There are some words in the English language that are used too often and, in addition, in the wrong way. "Literally" is one of those words. "Like" is another. While the misuse of "literally" gets a lot of attention, so does the misuse of "like" and, as far as I see it, it's easier to discuss the misuse of "like." What I say about "like" generally applies to "literally" and other similar words as well. Now, before I begin, I want to make clear that as frustrating as the constant misuse of these words may be, I am not one of those persons who demand that you stop using or misusing them and I definitely do not say that if you use "like" all the time that you must be unintelligent. Plenty of really smart people use "like" all the time. Yet, if you do use "like" inappropriately, I encourage you to think for awhile about the effect of such use. I argue that the inappropriate use of "like" and other similar words harms our ability to communicate with and relate to one another.
As we all hopefully know, "like" is both a word of appreciation and comparison. When we feel appreciation or desire for something, we say that we like that something. Also, when we see similarities between two objects, we say that A is like B. That's a simile. Golden sunsets are like romantic kisses, we might say--we might say that if you aren't me and actually have a bone of romance in you. Similar to its comparison usage "like" can also stand in for the more sophisticated sounding "such as" or "in this way." These are the appropriate uses of the word "like" and if we were to count the number of times that we appropriately use the word "like" in one day, the number would be staggering. We naturally gravitate toward the things that we like and our brains are hard-wired to draw comparisons, and so we use the word quite often.
Based on the appropriate uses of the word "like," we can perhaps see why the inappropriate uses of the word are so frustrating and literally (see what I did there?) deteriorate our language. Our language, remember, is how we communicate with one another, and if we use language well--or at least not incorrectly--then we will be able to know and understand one another's thoughts and feelings. A world in which we can communicate and know and understand one another's thoughts and feelings is a much better world than one in which, even though we are talking, we still have to guess what's going on. There are three misuses of the word "like" prevalent today and one story to go with each that, hopefully, will convince you that it's much better to pay attention to our use of the word and try not to use it inappropriately--not because it annoys people, but because those who are annoyed have a legitimate concern that we can't understand one another.
Misuse 1: "Like" as Filler
This and misuse 3 probably compete for most common. For many people, this misuse is the most annoying. To a great extent I don't think it should be all that annoying because, in many ways, it's no different than saying "umm" and "uhh" frequently. When people lose their train of thought or have to pause, for whatever reason it seems natural to fill the empty space. Maybe we are worried that if we don't fill the silent space that someone will jump in and take over the airwaves. I don't know. Perhaps the most annoying speech trait is the feeling that noise needs to always be happening rather than taking a silent pause. Oh well.
My problem with "like" as filler is that, as opposed to "umm" or "uhh" or "ahh," the train of thought is often broken when "like" is used. Sure, for some people, we hear "like" used as filler and it sounds like an atom bomb exploding and we can't follow the train of thought. I do find it true, though, that even the speaker uses "like" as a filler to go from one train of thought to another as if the first train saw a dead end ahead and decided to pass the baton to a second train. In other words, the speaker is talking but then decides that what he or she is saying is not really what they want to say, so they then say "like" and jump right into another train of thought with no pause or break. Often, this results in very little being said and frustration all around.

### TASK A
In the essay on "like," what does the writer compare the use of "like" as filler to saying frequently?
The essay on "like" and the entries after it are unrelated to each other.

### GIVEN DATA
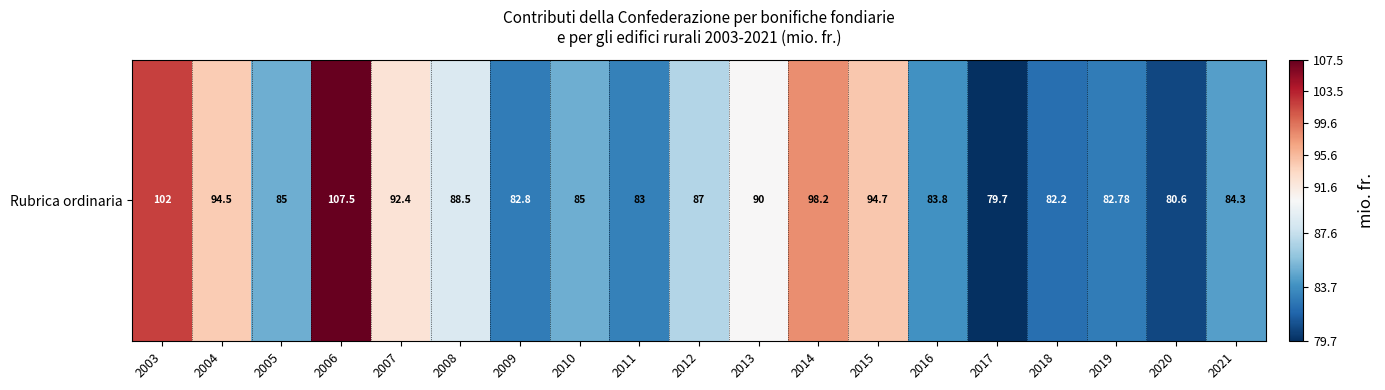

List the labels in order of value, smallest first.

2017, 2020, 2018, 2019, 2009, 2011, 2016, 2021, 2005, 2010, 2012, 2008, 2013, 2007, 2004, 2015, 2014, 2003, 2006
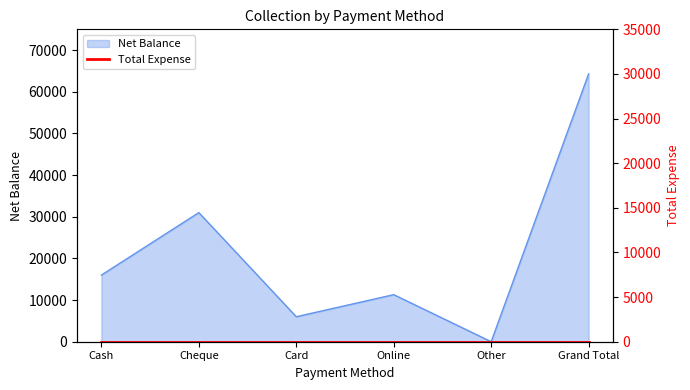

List the labels in order of Net Balance value, smallest first.

Other, Card, Online, Cash, Cheque, Grand Total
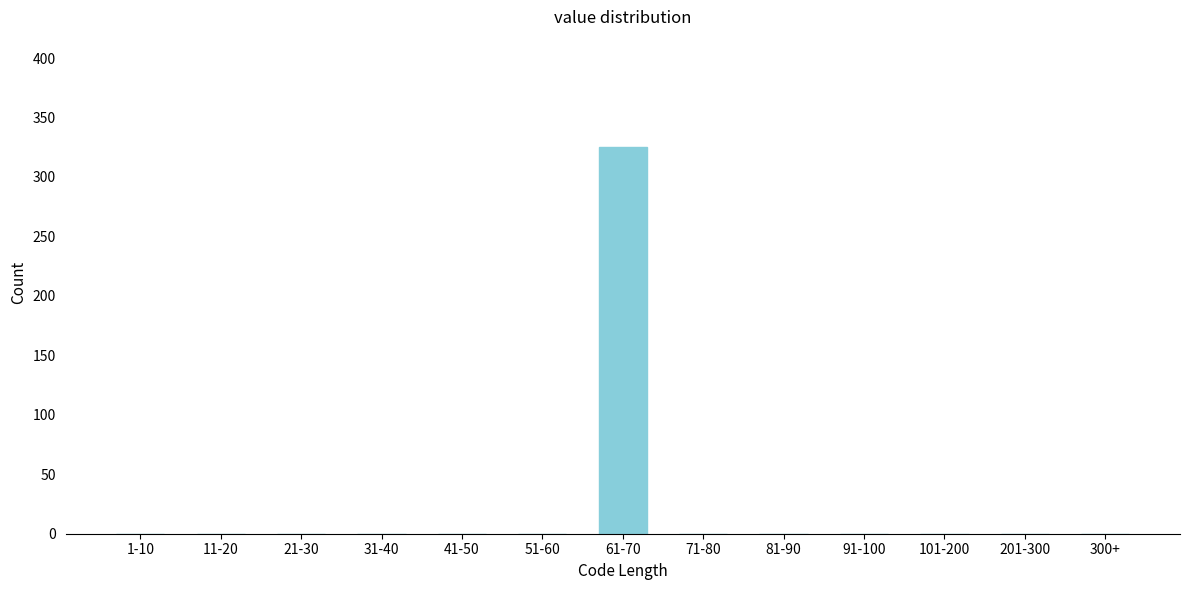

Reading left to right, list all the values displayed in this chart.

1-10=0	11-20=0	21-30=0	31-40=0	41-50=0	51-60=0	61-70=325	71-80=0	81-90=0	91-100=0	101-200=0	201-300=0	300+=0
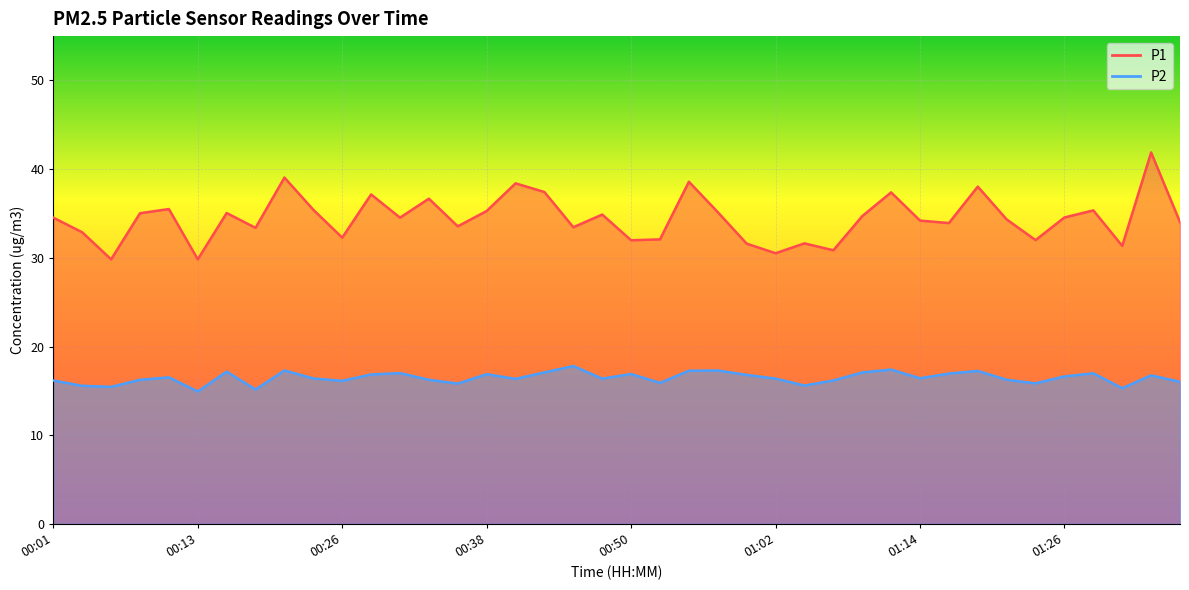

True or false: P1 has a value of 31.4 at 01:31.

True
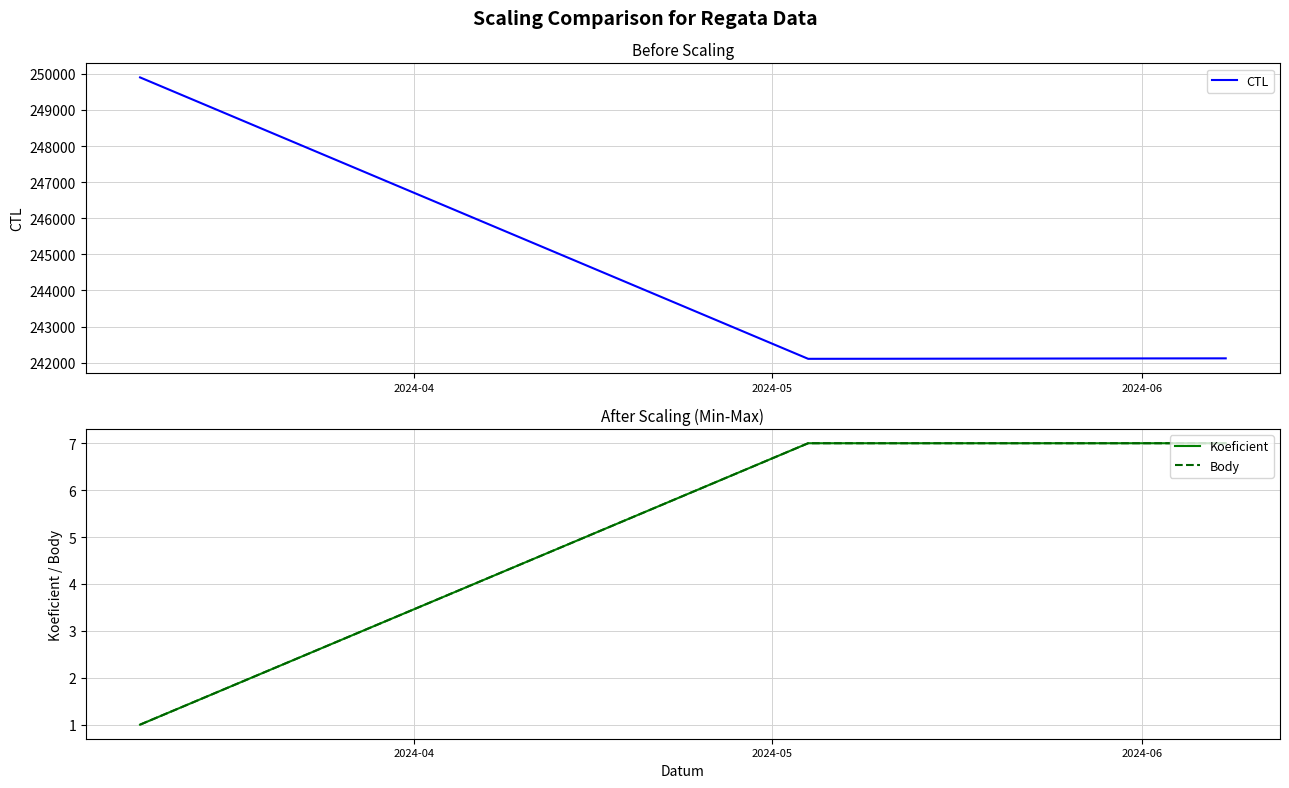

What is the lowest value of the CTL series?

242106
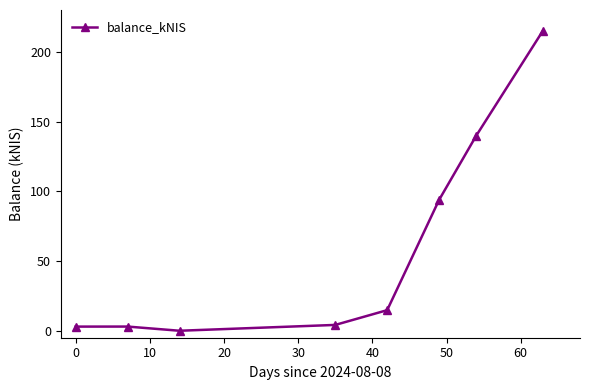

What is the difference between the maximum and minimum values?

215.1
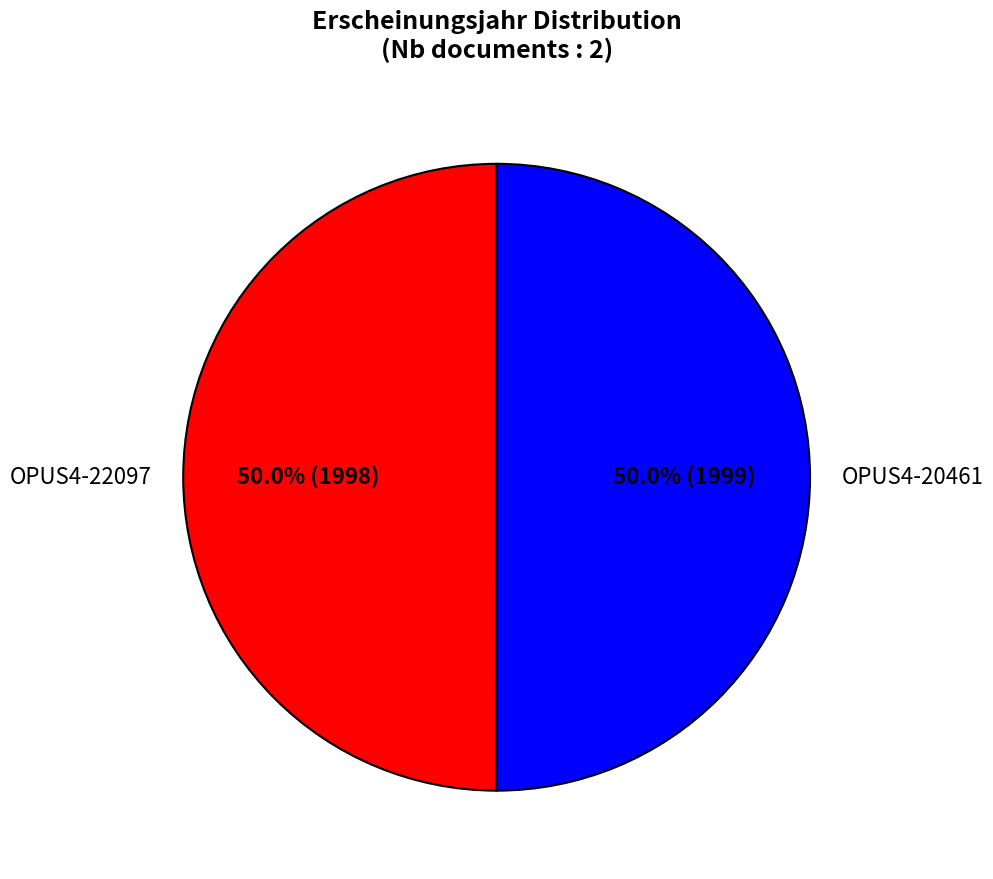

What percentage do OPUS4-20461 and OPUS4-22097 together represent?

100.0%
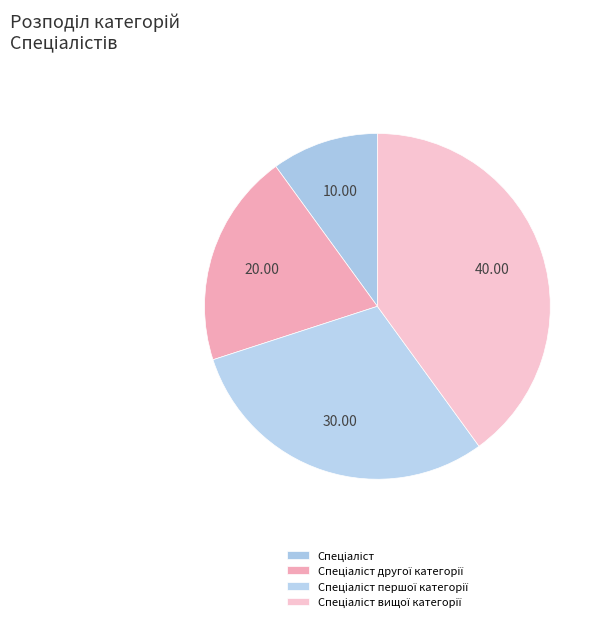

How many segments does this pie chart have?

4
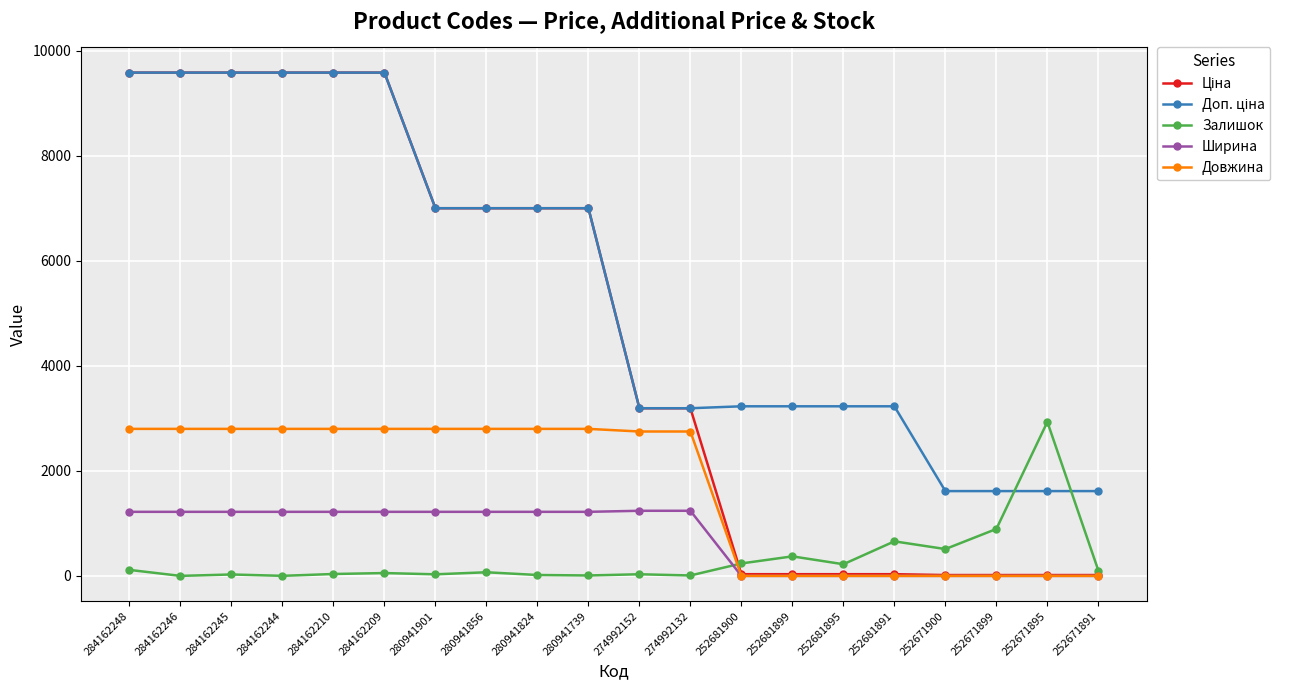

At how many categories does at least one series exceed 5279?

10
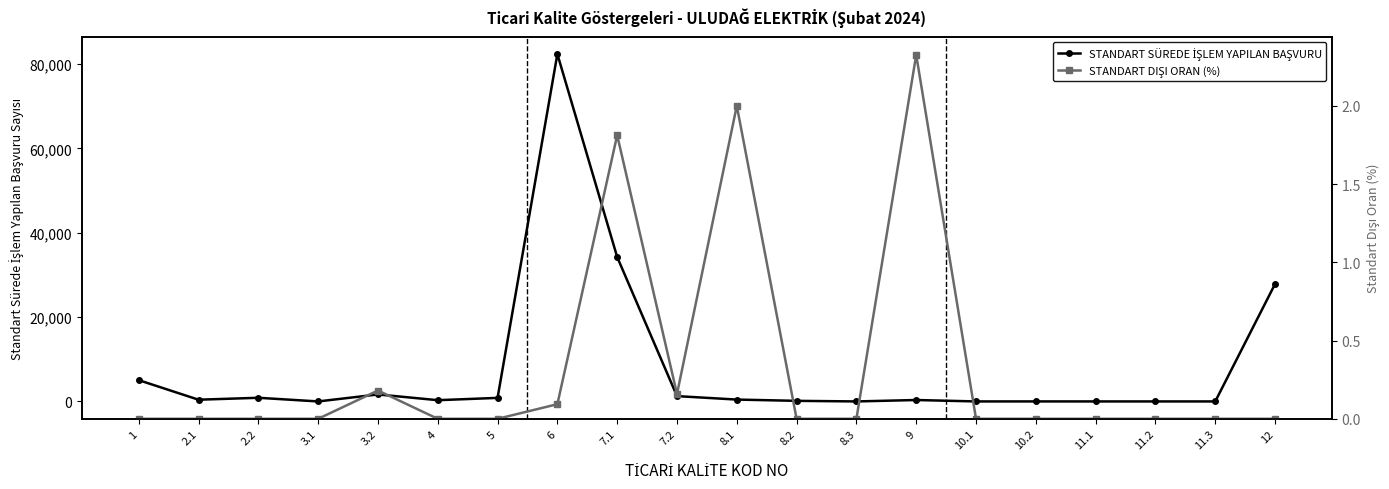

List the labels in order of STANDART SÜREDE İŞLEM YAPILAN BAŞVURU value, smallest first.

3.1, 8.3, 10.1, 11.1, 11.2, 11.3, 10.2, 8.2, 4, 9, 2.1, 8.1, 5, 2.2, 7.2, 3.2, 1, 12, 7.1, 6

### TASK B
Rewrite the part of the entries that opens with the line containing "True or false: P1" and runs through the end of the entries, replacing "series" with "line" and changing nothing else. Give only those lines, without the pictures.

### WRITTEN ANSWER A
"Umm" and "uhh."

### WRITTEN ANSWER B
True or false: P1 has a value of 31.4 at 01:31.

True

What is the lowest value of the CTL line?

242106

What is the difference between the maximum and minimum values?

215.1

What percentage do OPUS4-20461 and OPUS4-22097 together represent?

100.0%

How many segments does this pie chart have?

4

At how many categories does at least one line exceed 5279?

10

List the labels in order of STANDART SÜREDE İŞLEM YAPILAN BAŞVURU value, smallest first.

3.1, 8.3, 10.1, 11.1, 11.2, 11.3, 10.2, 8.2, 4, 9, 2.1, 8.1, 5, 2.2, 7.2, 3.2, 1, 12, 7.1, 6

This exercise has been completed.